A journey of self-discipline, drive and endurance
Dr John Vallance, the retiring Headmaster of Sydney Grammar, recently challenged some current trends in education. He vehemently advocates for the benefit of having the space to express an individual viewpoint, arguing that ‘allowing people to disagree is absolutely at the heart of what education is’.
Whilst the Extension 2 English course does not really result in disagreement, it does allow students to challenge ideas and prevailing views. It allows them to explore what they are passionate about or simply interested in investigating. It allows them to represent their searching of the big questions of life creatively, in a range of forms, whether through a short story or a collection of short stories, a speech, a suite of poems or possibly a drama script. Others choose a more formal medium of a critical analysis of literary texts through the lens of a conceptual idea such as Leibnitz’s theory of optimism. One student this year is contemplating the paradoxical notion of how cultural repression of creativity can result in greater creativity, focusing particularly on Iranian literature post the Islamic Revolution of 1979.
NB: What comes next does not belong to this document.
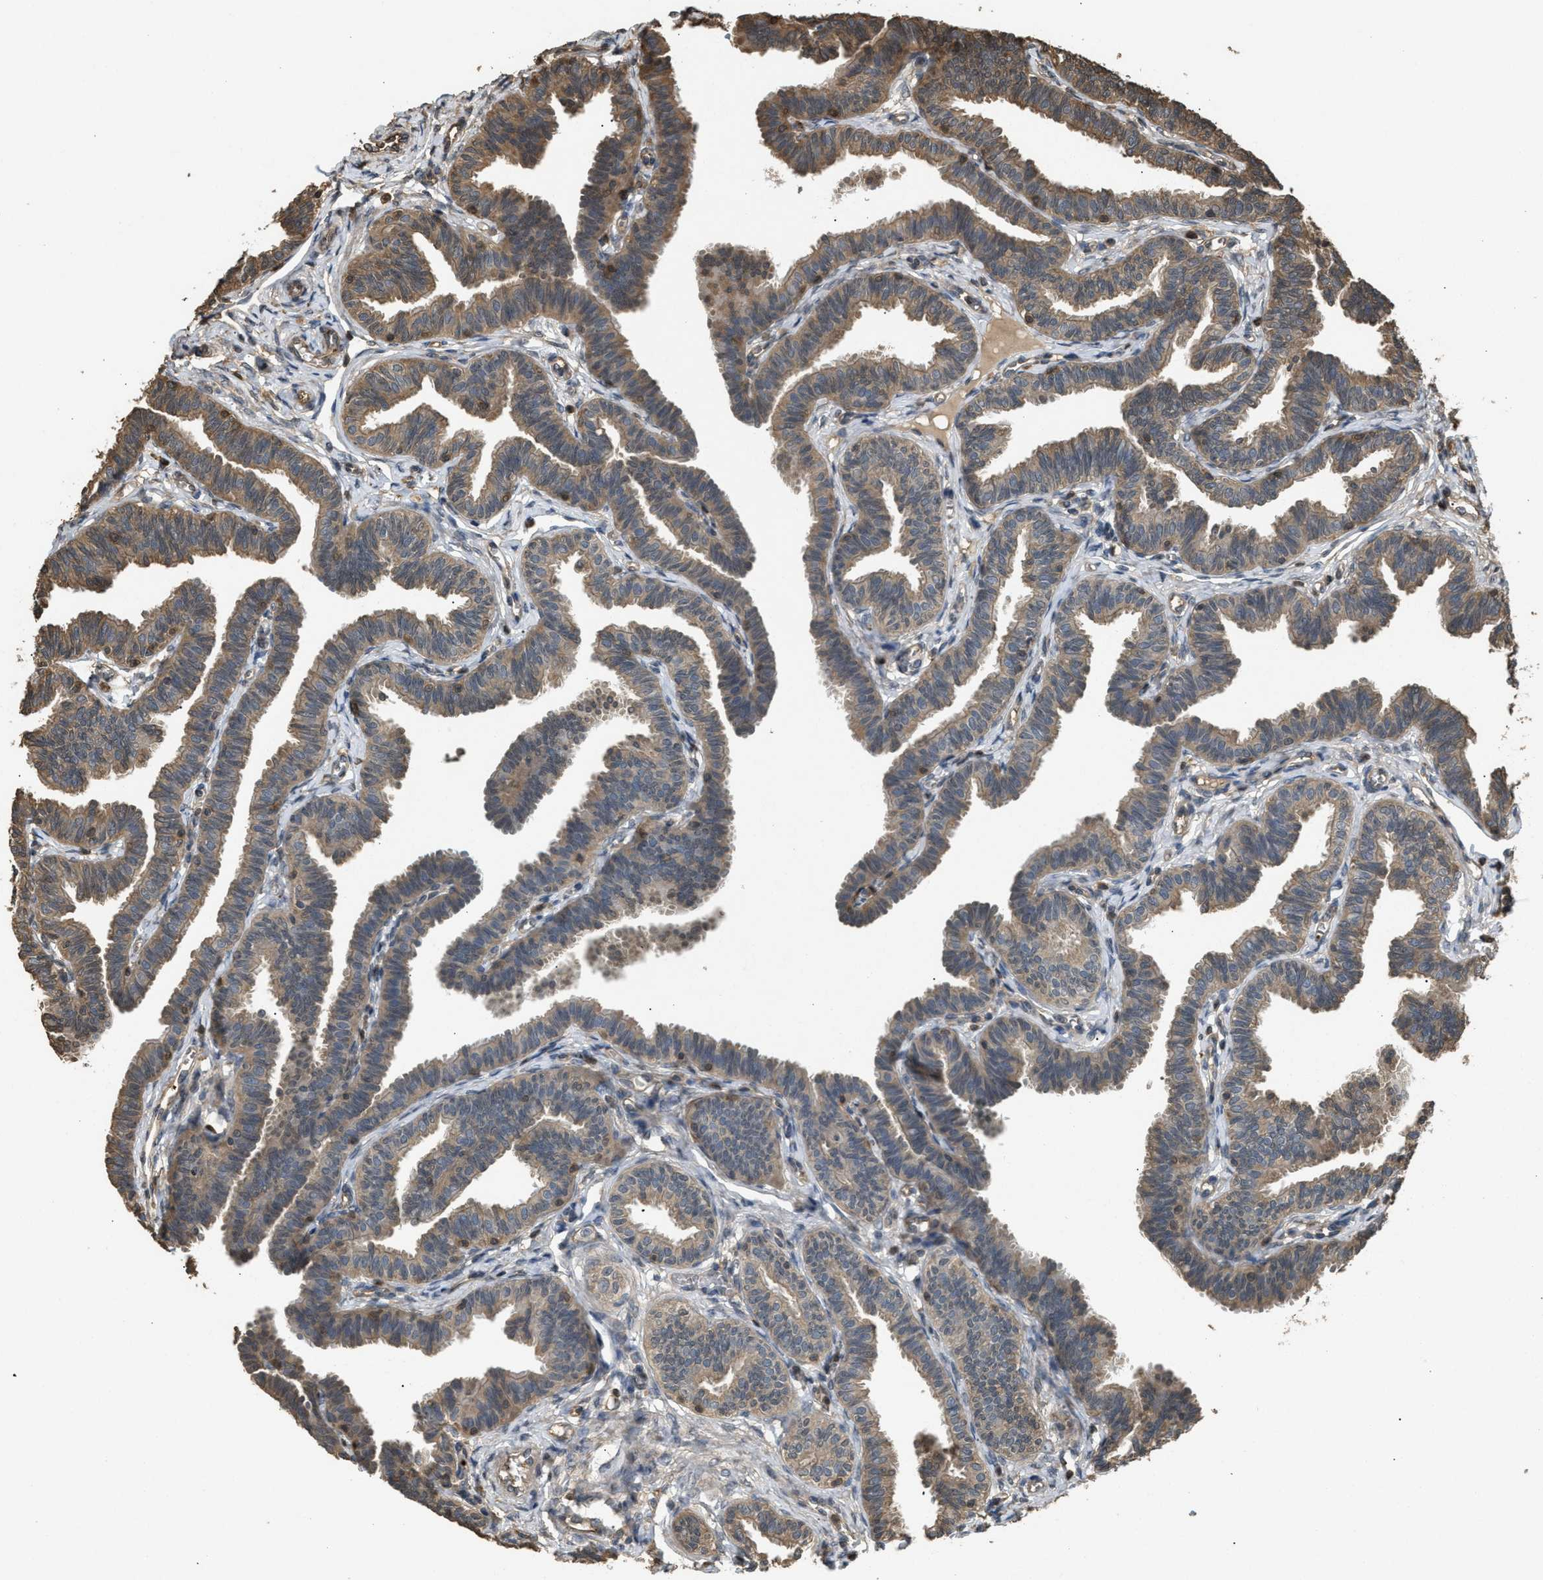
{"staining": {"intensity": "weak", "quantity": ">75%", "location": "cytoplasmic/membranous"}, "tissue": "fallopian tube", "cell_type": "Glandular cells", "image_type": "normal", "snomed": [{"axis": "morphology", "description": "Normal tissue, NOS"}, {"axis": "topography", "description": "Fallopian tube"}, {"axis": "topography", "description": "Ovary"}], "caption": "IHC image of normal human fallopian tube stained for a protein (brown), which reveals low levels of weak cytoplasmic/membranous expression in about >75% of glandular cells.", "gene": "ARHGDIA", "patient": {"sex": "female", "age": 23}}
The gift of this course is that the students are offered the time to explore deeply, to grapple with ideas and wonder how to express them. How does one transform the metaphysical into words? The struggle is unsettling, uncomfortable, the uncertainty often challenging. It was the great Romantic poet, Keats, who understood this state of ‘negative capability’ and reminded us that it is through this discomfort that true enlightenment comes. This is a year-long journey and the time has been precious.
What is wonderful about the Extension 2 English course is that it gives students their own voice. It is not restrained by an HSC examination. In August they submit their major work to the BOSTES along with a reflection on their journey throughout the year, both personally in the composition process and in their academic research. Whilst there is a mark awarded in the end, many just write the story they need to write. For a number of girls this year, their major works are deeply personal and hence maybe the mark is not so important.
What is unique about this HSC course is that it offers students so much freedom. It demands self-discipline, drive and endurance. It can be disheartening at times but nothing replaces the joy, the fulfilment and relief seen on the girls’ faces as they submit their Major Works – their first HSC course is finished! They have had their voice and that is what is most important.